Debes
alejarte de mí, es suficiente con todo lo que le he causado al mundo, solo
márchate y déjame atrás, debo pagar mi condena, enfrentarme a lo que la
humanidad dice que merezco - Dijo mientras se daba media vuelta y empezaba a
caminar hacia las llamas que consumían el lugar -
¿Y
por qué debo abandonarte, acaso en algún momento intentaste hacerme algún mal?

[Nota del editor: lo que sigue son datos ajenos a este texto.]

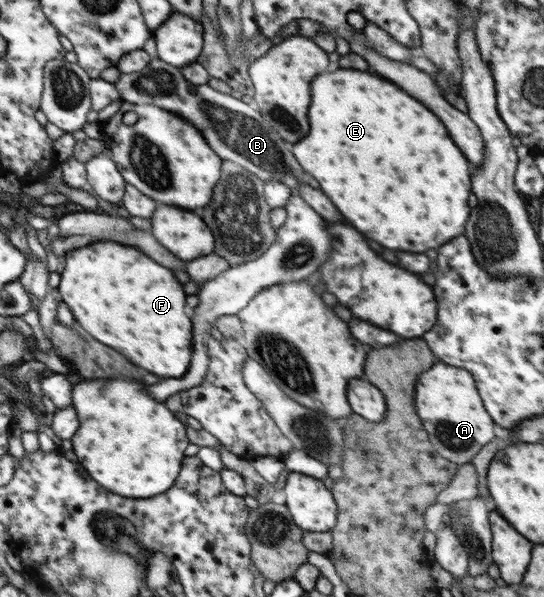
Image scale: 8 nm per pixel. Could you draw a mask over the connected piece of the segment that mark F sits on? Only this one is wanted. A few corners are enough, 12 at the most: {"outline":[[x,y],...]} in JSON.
{"outline":[[110,240],[64,256],[84,331],[158,377],[192,357],[170,269]]}

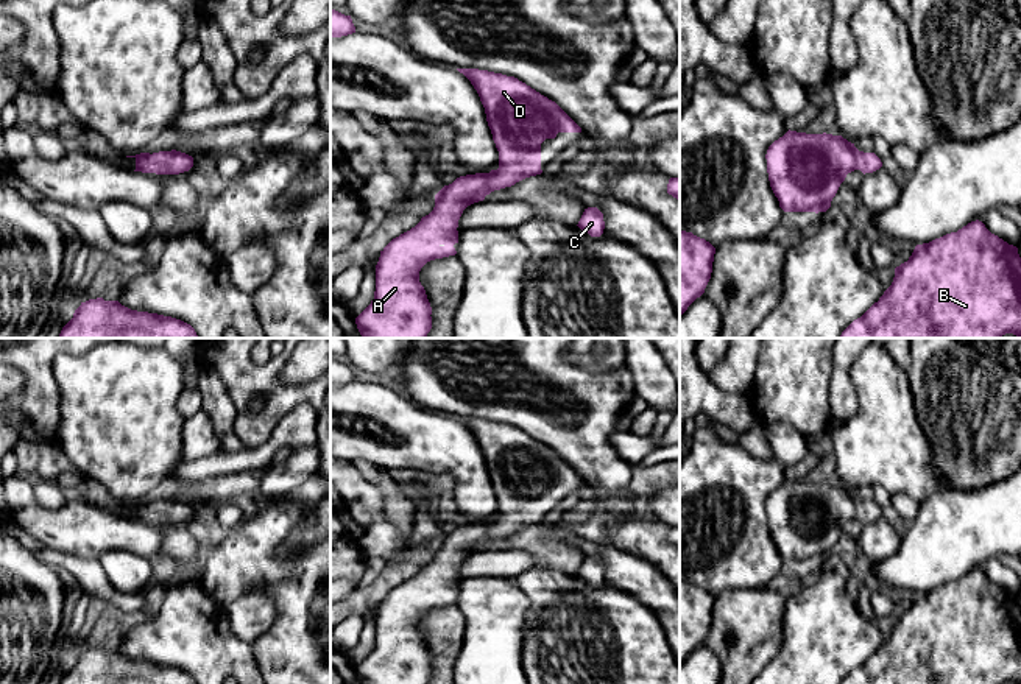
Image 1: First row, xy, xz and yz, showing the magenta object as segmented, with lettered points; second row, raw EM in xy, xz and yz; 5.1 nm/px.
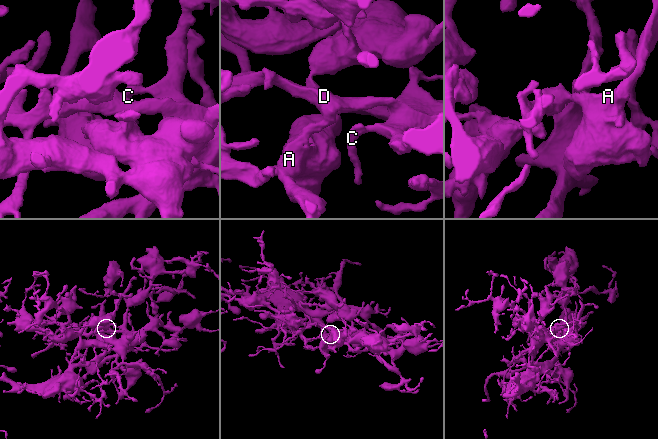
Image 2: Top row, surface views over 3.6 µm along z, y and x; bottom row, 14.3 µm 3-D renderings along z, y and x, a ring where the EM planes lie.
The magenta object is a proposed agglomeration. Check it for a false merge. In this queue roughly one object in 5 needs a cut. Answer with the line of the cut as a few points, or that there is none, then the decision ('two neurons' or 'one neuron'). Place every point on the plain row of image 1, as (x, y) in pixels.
no cut | one neuron

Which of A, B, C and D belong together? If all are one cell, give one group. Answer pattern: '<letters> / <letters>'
A B C D

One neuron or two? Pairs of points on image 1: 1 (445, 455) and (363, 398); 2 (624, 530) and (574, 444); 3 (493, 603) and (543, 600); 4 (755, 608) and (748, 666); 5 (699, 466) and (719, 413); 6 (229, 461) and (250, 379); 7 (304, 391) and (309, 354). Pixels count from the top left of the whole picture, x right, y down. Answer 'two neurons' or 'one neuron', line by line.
1: one neuron
2: two neurons
3: two neurons
4: one neuron
5: two neurons
6: two neurons
7: two neurons

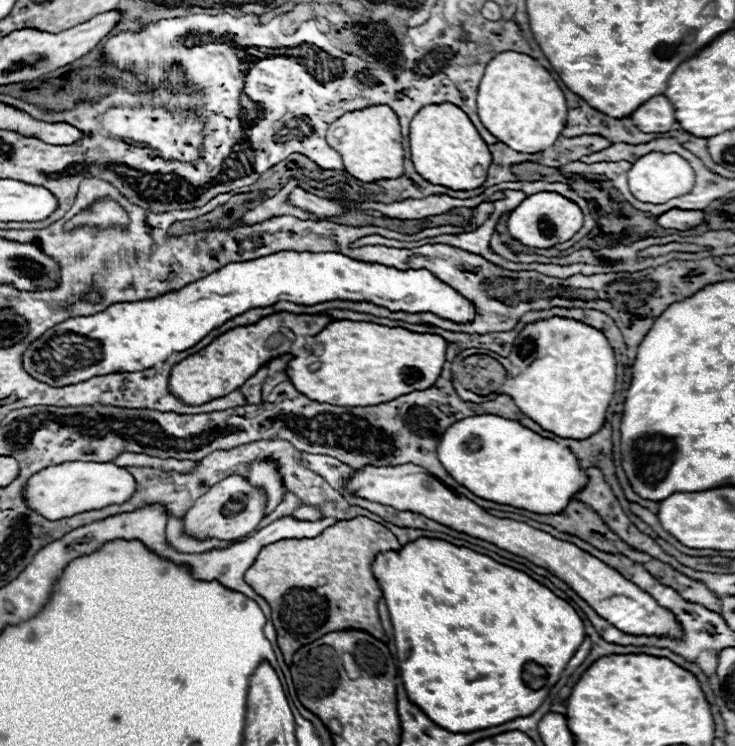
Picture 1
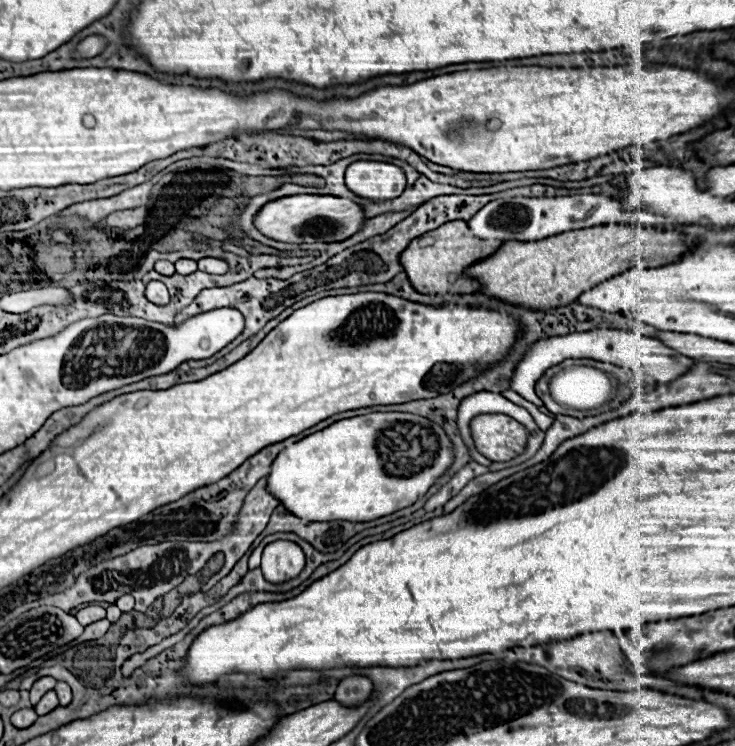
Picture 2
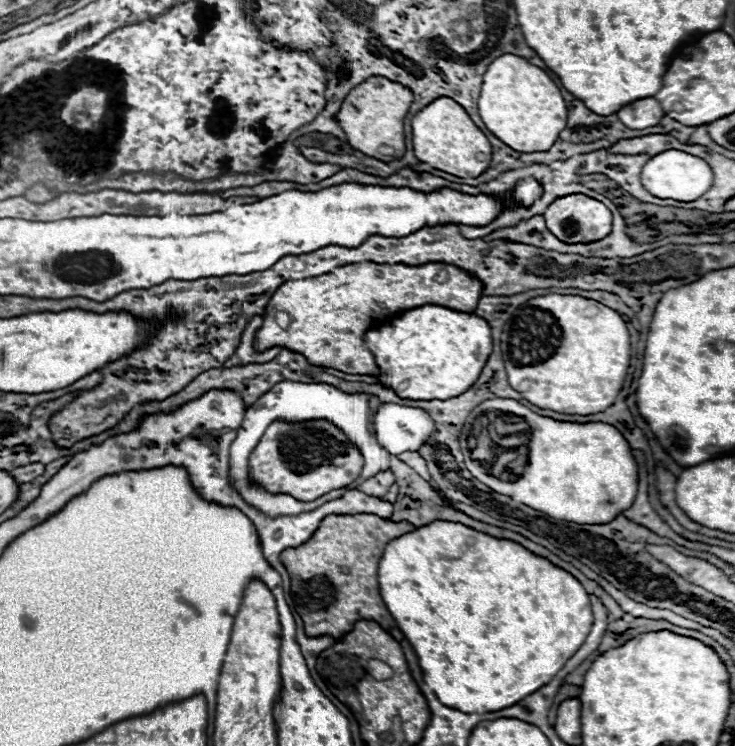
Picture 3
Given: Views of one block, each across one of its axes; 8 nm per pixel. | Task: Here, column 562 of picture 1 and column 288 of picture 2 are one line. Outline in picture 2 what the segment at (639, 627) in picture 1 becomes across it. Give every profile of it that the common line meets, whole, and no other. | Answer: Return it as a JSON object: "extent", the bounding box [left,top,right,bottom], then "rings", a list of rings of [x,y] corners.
{"extent":[262,540,306,584],"rings":[[[276,540],[264,548],[262,574],[272,584],[282,584],[296,578],[306,566],[304,552],[298,544],[288,540]]]}

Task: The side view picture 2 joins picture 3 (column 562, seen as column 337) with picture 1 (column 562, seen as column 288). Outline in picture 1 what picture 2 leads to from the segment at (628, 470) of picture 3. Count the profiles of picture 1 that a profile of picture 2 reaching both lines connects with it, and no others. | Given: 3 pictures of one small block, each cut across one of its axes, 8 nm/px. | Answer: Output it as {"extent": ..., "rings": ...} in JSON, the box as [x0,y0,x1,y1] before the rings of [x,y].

- Le preguntó al tiempo que tomaba una de sus manos evitando así que este se
marchara -
Nunca
intenté hacerte daño, fue todo lo contrario, siempre quise cuidarte de todo
aquello que te rodeaba y pudo haberte herido, pero estuve ahí, entre tú y esa
maldad, recibiendo todo el daño que quisieron hacerte, es por eso que este es
mi aspecto - Era difícil ignorar aquellas marcas que sobresalían en su cuerpo,
su piel ahora oscura y su rostro cortado lo hacían ver tenebroso, mientras que
de sus manos se deslizaba una que otra gota de su sangre roja que se evaporaba
antes de caer al suelo -
Es
por eso que te pido que te quedes, no importa lo que los demás piensen de ti,
para mí siempre serás mi guardián - apretó su mano y con la poca fuerza que
tenía lo haló intentando hacer que se acercara - pero ante todo siempre serás
mi amigo.
Al
sentir como le apretaban la mano se detuvo y giró el rostro para ver la pequeña
figura que intentaba evitar que se marchara - ¿Aun cuando sabes que siempre
existirá la posibilidad de que no pueda controlar la maldad que hay en mí y
pueda llegar a ponerte en peligro? aun sabiendo eso... ¿Quieres que me
quede?
Claro
que quiero que te quedes - Sonrió apoyando la mano de la criatura en su mejilla
frotándola suavemente - Sabes - se quedó pensando unos segundos con la mirada
fija a la luna que se veía a través del cristal de la ventana - He vivido lo
suficiente como para darme cuenta que todos llevamos maldad en nuestro interior...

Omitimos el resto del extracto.